We report our preliminary work on small universal SNPSP systems with 62 and 61 neurons for computing functions and generating numbers, respectively. Of course these numbers can still be reduced but here we note some observations on results for small SN P systems and their variants. While the numbers obtained in this work are still “large”, we argue that the technique used in this work and as in [10, 17] and more recently in [5, 13], which here we denote as the Korec simulation technique, seems closer to biological reality: each neuron is associated either with an instruction or a register only. In this technique, neurons also have “fewer” rules making them more similar to the systems in [16] as compared to smaller systems in [7,8,9] with “super neurons”, i.e. neurons having a fixed but “large” number of rules. The Korec simulation can also bee seen as a normal form, i.e. observing a simplifying set of restrictions. While it is interesting to pursue the search for systems with the smallest number of neurons, we think it is also interesting to search for systems with a small number of neurons and rules in the neurons. Korec simulation can also be extended to other register machines given in [6].

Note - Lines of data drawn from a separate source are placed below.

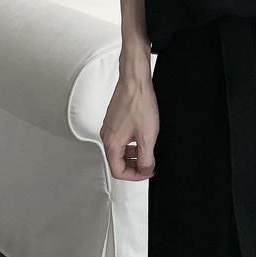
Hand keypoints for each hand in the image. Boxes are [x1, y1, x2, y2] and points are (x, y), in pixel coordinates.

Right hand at [100, 64, 158, 180]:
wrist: (135, 80)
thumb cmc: (138, 102)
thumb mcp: (147, 136)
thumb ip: (146, 159)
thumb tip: (146, 170)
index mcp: (111, 143)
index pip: (118, 171)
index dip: (135, 176)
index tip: (147, 172)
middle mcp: (107, 135)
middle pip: (118, 161)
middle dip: (134, 166)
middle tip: (148, 164)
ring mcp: (110, 126)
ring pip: (120, 149)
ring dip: (134, 154)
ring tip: (148, 150)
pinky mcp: (115, 118)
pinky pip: (121, 137)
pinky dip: (132, 142)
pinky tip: (143, 135)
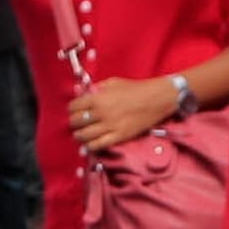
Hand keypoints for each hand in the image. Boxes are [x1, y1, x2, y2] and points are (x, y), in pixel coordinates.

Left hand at [67, 74, 187, 152]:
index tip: (73, 111)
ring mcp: (110, 126)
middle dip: (74, 123)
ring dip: (79, 136)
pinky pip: (98, 145)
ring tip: (80, 135)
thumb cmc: (135, 88)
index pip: (74, 107)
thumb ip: (97, 89)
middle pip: (77, 122)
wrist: (156, 99)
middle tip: (76, 123)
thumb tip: (84, 94)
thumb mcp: (113, 83)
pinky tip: (88, 145)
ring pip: (84, 136)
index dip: (71, 109)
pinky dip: (90, 146)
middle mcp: (101, 113)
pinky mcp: (119, 137)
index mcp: (98, 98)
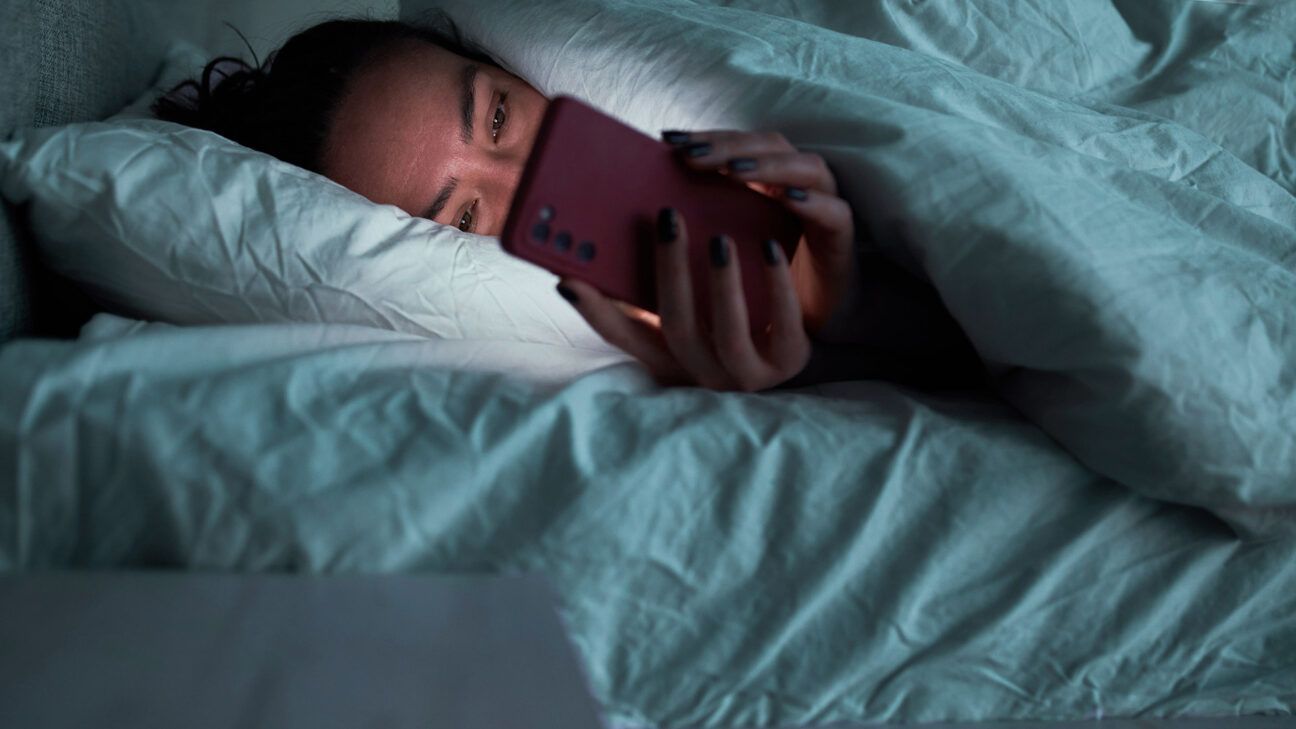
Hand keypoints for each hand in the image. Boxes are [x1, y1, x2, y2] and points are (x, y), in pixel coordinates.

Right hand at [556, 207, 810, 390]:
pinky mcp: (793, 361)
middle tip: (669, 218)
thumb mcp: (685, 321)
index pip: (625, 338)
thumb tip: (583, 266)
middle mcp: (707, 374)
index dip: (596, 311)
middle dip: (671, 272)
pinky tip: (770, 247)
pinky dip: (776, 284)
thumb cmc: (731, 328)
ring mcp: (751, 374)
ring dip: (721, 283)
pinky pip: (785, 324)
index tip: (569, 277)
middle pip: (679, 326)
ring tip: (719, 238)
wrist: (793, 362)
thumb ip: (643, 298)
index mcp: (673, 361)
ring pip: (729, 332)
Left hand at [663, 129, 855, 337]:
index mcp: (763, 180)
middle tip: (691, 155)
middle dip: (729, 146)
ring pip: (805, 167)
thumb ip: (689, 231)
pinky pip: (833, 210)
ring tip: (734, 169)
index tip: (667, 141)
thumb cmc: (757, 286)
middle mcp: (795, 182)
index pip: (736, 144)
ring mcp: (823, 203)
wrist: (806, 325)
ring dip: (769, 165)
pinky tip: (788, 199)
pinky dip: (813, 201)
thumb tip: (644, 218)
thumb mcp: (717, 254)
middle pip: (768, 145)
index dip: (705, 138)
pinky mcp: (842, 234)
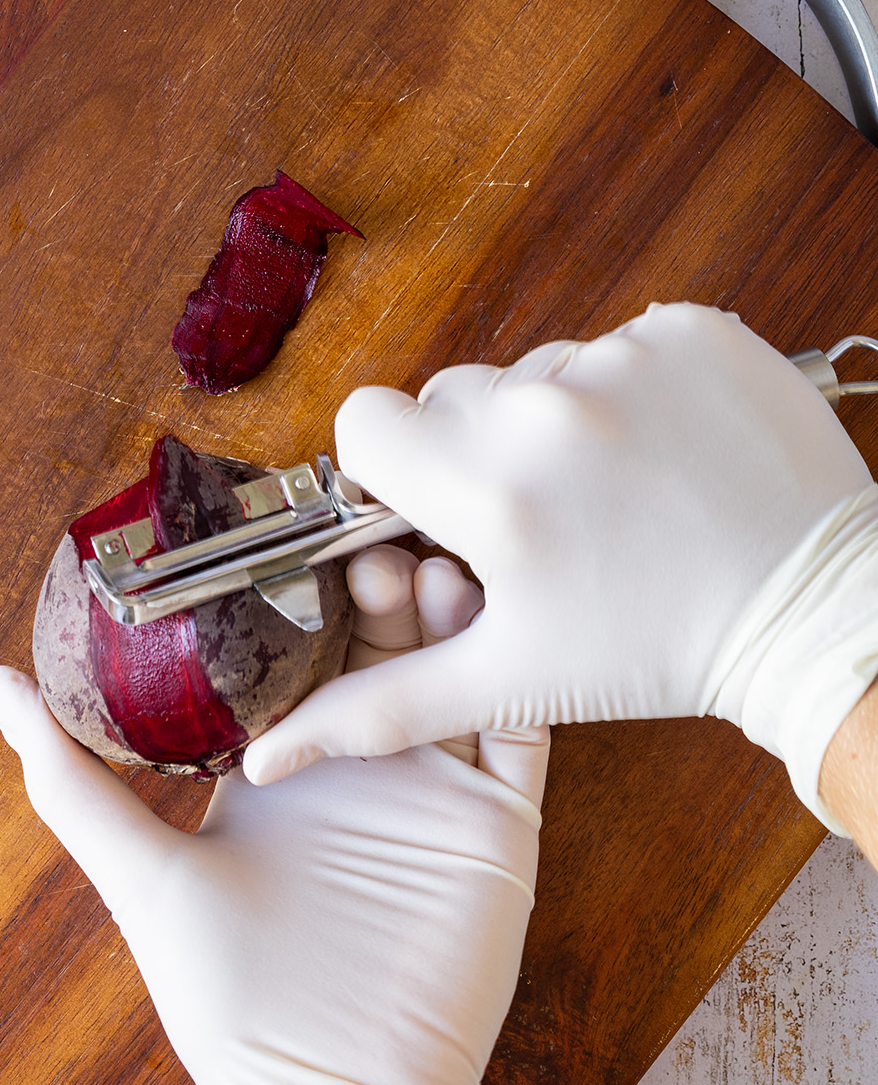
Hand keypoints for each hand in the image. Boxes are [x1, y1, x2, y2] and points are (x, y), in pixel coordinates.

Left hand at [0, 550, 546, 1084]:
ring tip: (420, 564)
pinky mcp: (498, 826)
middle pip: (383, 642)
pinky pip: (516, 729)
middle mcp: (364, 764)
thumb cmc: (227, 1002)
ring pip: (454, 667)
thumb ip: (73, 783)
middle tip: (366, 536)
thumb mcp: (143, 877)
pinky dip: (507, 673)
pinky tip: (488, 621)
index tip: (292, 524)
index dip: (301, 587)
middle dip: (375, 581)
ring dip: (445, 610)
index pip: (300, 649)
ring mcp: (437, 790)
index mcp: (287, 763)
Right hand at [244, 303, 877, 827]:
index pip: (367, 420)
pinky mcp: (693, 331)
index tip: (439, 508)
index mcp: (490, 487)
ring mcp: (629, 356)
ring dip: (555, 420)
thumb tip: (268, 754)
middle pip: (451, 395)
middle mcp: (550, 406)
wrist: (815, 611)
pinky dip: (631, 390)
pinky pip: (620, 343)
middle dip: (475, 451)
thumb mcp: (510, 682)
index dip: (391, 469)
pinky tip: (667, 453)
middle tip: (539, 519)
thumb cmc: (662, 649)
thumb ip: (381, 707)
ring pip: (537, 370)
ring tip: (614, 490)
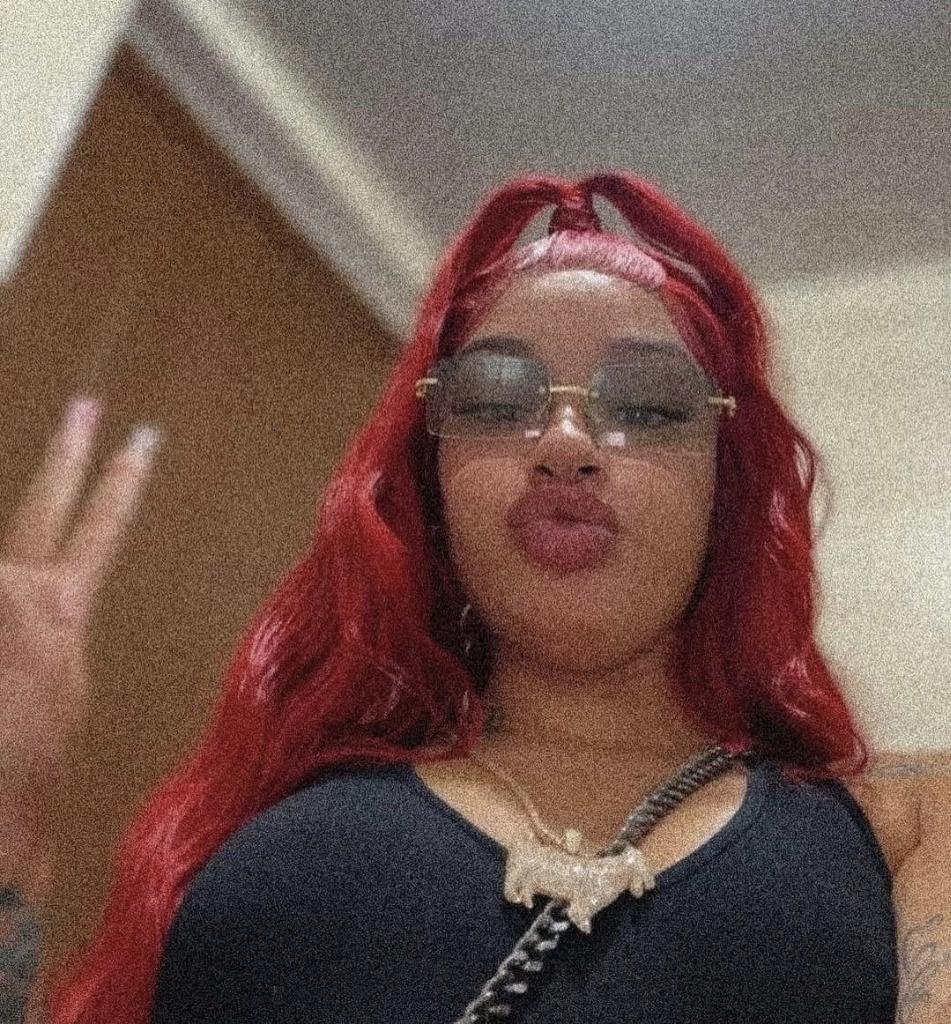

The smallest systems due to Korec simulation must have \(m+n\) neurons as mentioned in [8]. In this work as in others using Korec simulation, simulating \(M_u\) or \(M'_u\) means having 34 and 30 neurons, respectively. Hence, results in this work and in [5, 10, 13, 17] are approximately double these numbers but it is still open how to further reduce them without violating the Korec simulation. Perhaps including a parameter k where each neuron has no more than k rules could be considered in future works. In our results, all neurons in our modules have \(k = 2\) except for the \(c_i\) neurons in the INPUT module. Such neurons can be replaced with neurons having at most 2 rules, but it remains open how to do this in our systems and in others without increasing the number of neurons “significantly”.

Lastly, this work is only concerned with SNPSP systems having neurons that produce at most one spike each step. It remains to be seen how small the system can become if neurons produce more than one spike each step, e.g. using synapse weights as in [1] and extended spiking rules as in [7, 8, 13].